- EXERCISE DIRECTIONS
Among the entries below, which lines run from the line with "久長崎市長、佐藤正洋長崎市議会議長と懇談し、両市の平和" through the line with "ריאות, סיבת המוות"? Retype those, both ends included, exactly and without pictures.

----

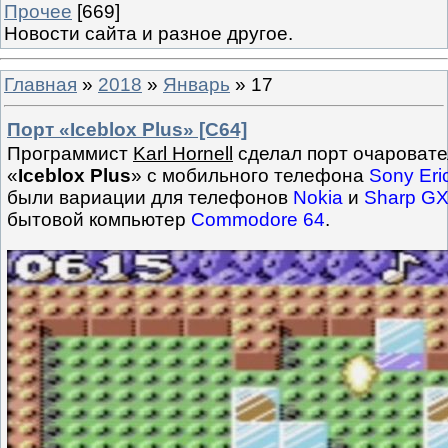
Прочее
[669]
Новости сайта и разное другое.
Главная
»
2018
»
Январь
»
17
Порт «Iceblox Plus» [C64]
Программист
Karl Hornell
сделал порт очаровате
«
Iceblox Plus
» с мобильного телефона
Sony Eri
были вариации для телефонов
Nokia
и
Sharp G
бытовой компьютер
Commodore 64
.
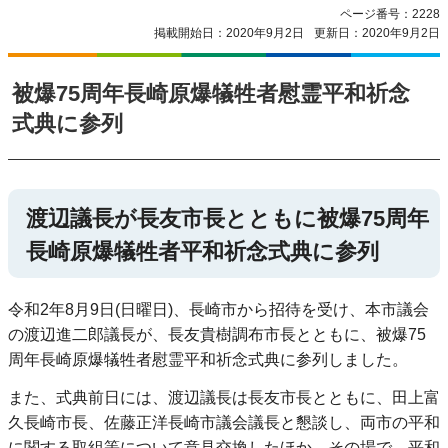
ページ番号：2228
掲載開始日：2020年9月2日
更新日：2020年9月2日
被爆75周年長崎原爆犠牲者慰霊平和祈念
式典に参列
渡辺議長が長友市長とともに被爆75周年
長崎原爆犠牲者平和祈念式典に参列
令和2年8月9日(日曜日)、長崎市から招待を受け、本市議会
の渡辺進二郎議長が、長友貴樹調布市長とともに、被爆75
周年長崎原爆犠牲者慰霊平和祈念式典に参列しました。
また、式典前日には、渡辺議長は長友市長とともに、田上富
久長崎市長、佐藤正洋長崎市議会議長と懇談し、両市の平和
に関する取組等について意見交換したほか、その場で、平和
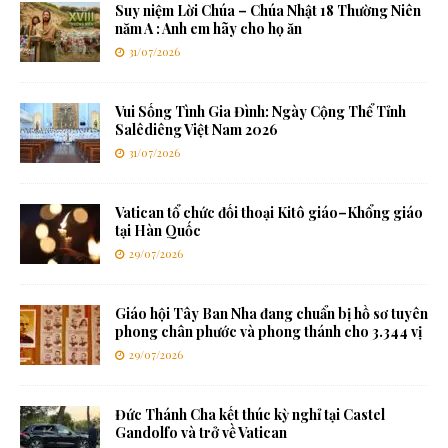
Suy niệm Lời Chúa – Chúa Nhật 18 Thường Niên
năm A : Anh em hãy cho họ ăn
31/07/2026
Vui Sống Tình Gia Đình: Ngày Cộng Thể Tỉnh
Salêdiêng Việt Nam 2026
31/07/2026
Vatican tổ chức đối thoại Kitô giáo–Khổng giáo
tại Hàn Quốc
29/07/2026
Giáo hội Tây Ban Nha đang chuẩn bị hồ sơ tuyên
phong chân phước và phong thánh cho 3.344 vị
29/07/2026
Đức Thánh Cha kết thúc kỳ nghỉ tại Castel
Gandolfo và trở về Vatican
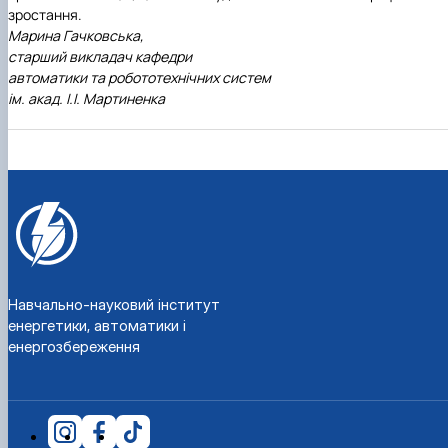
зростання.
Марина Гачковська,
старший викладач кафедри
автоматики та робототехнічних систем
ім. акад. І.І. Мартиненка
Навчально-науковий інститут
енергетики, автоматики і
енергозбереження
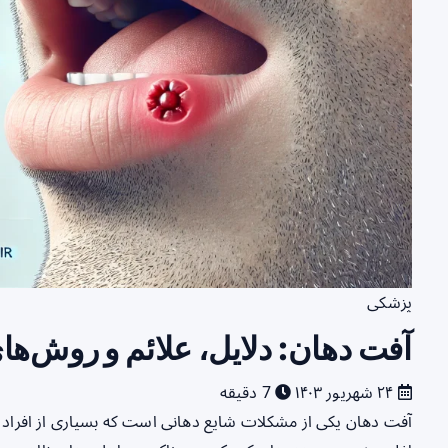
پزشکی
آفت دهان: دلایل، علائم و روش‌ه
۲۴ شهریور ۱۴۰۳
7 دقیقه
آفت دهان یکی از مشکلات شایع دهانی است که بسیاری از افراد د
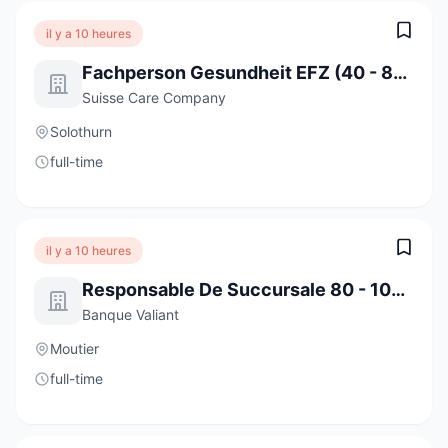
il y a 10 heures
Fachperson Gesundheit EFZ (40 - 80%)
Suisse Care Company
Solothurn
full-time
il y a 10 heures
Responsable De Succursale 80 - 100 % Moutier
Banque Valiant
Moutier
full-time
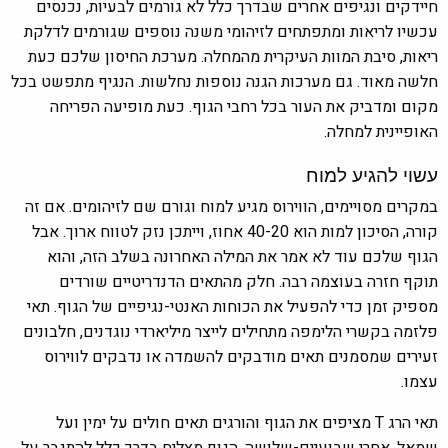
חיידקים ונגיפים אחרים שבדרך כלל לא גורמים לבעיות, נכנסים
עכשיו לריאות ומתפתחים לזיהומי משנה נוספים שגורמים לדלקת
ריאות, סיבת המוות העיקרית מהמחלה. מערכת החיסון שלכם כעת
חלשה מאוד. גם מערכות הגנה נוספות נחלשות. הנגיף מתפשט בכל
מקום ומדביק את העור בכל רחבי הגוף. כעת מופיעה הפריחה
האופיינית למחלה.
עשוי להגיע למוח
במקרים מסויימים, הווירוס מגיע למוח וגורם שם לזיהומים. אם זה
קורה, הסיכון למות הוא 40-20 אחוז, וייתכן נזק לטווח ארוך. אבל
הגוף שלכם עוד לא אמר את המילה האחרונה בשלב הזה, והוא
תוקף חזרה בעוצמה רבה. חלק מהתאים הדנדריטיים שורדים
מספיק זמן כדי להפעיל את הכוחות האנטי-נגיפיים של הגוף. תאי
פלזמה בקשרי הלימפה מתחילים לייצר מיליארדי נוגדנים, חלבונים
זעירים שמסמנים תאים מודבקים להשמדה או נדבקים לווירוס
עצמו.
תאי הרג T מציפים את הגוף והורגים תאים חולים על ימין ועל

----

- TASK ANSWER
久長崎市長、佐藤正洋長崎市議会議長と懇談し、両市の平和
に関する取組等について意見交換したほか、その場で、平和
Suy niệm Lời Chúa – Chúa Nhật 18 Thường Niên
năm A : Anh em hãy cho họ ăn
31/07/2026
Vui Sống Tình Gia Đình: Ngày Cộng Thể Tỉnh
Salêdiêng Việt Nam 2026
31/07/2026
Vatican tổ chức đối thoại Kitô giáo–Khổng giáo
tại Hàn Quốc
29/07/2026
Giáo hội Tây Ban Nha đang chuẩn bị hồ sơ tuyên
phong chân phước và phong thánh cho 3.344 vị
29/07/2026
Đức Thánh Cha kết thúc kỳ nghỉ tại Castel
Gandolfo và trở về Vatican
зростання.
Марина Гачковська,
старший викладач кафедри
автоматики та робототехнічних систем
ім. акад. І.І. Мартиненка
Навчально-науковий інститут
енергетики, автоматики і
енергозбереження
پزشکی
آفت دهان: دلایل، علائم و روش‌ه
۲۴ شهریور ۱۴۰۳
7 دقیقه
آفت دهان یکی از مشکلات شایع دهانی است که بسیاری از افراد د
il y a 10 heures
Fachperson Gesundheit EFZ (40 - 80%)
Suisse Care Company
Solothurn
full-time
il y a 10 heures
Responsable De Succursale 80 - 100 % Moutier
Banque Valiant
Moutier
full-time
חיידקים ונגיפים אחרים שבדרך כלל לא גורמים לבעיות, נכנסים
עכשיו לריאות ומתפתחים לזיהומי משנה נוספים שגורמים לדלקת
ריאות, סיבת המוות העיקרית מהמחלה. מערכת החיסון שלכם כעת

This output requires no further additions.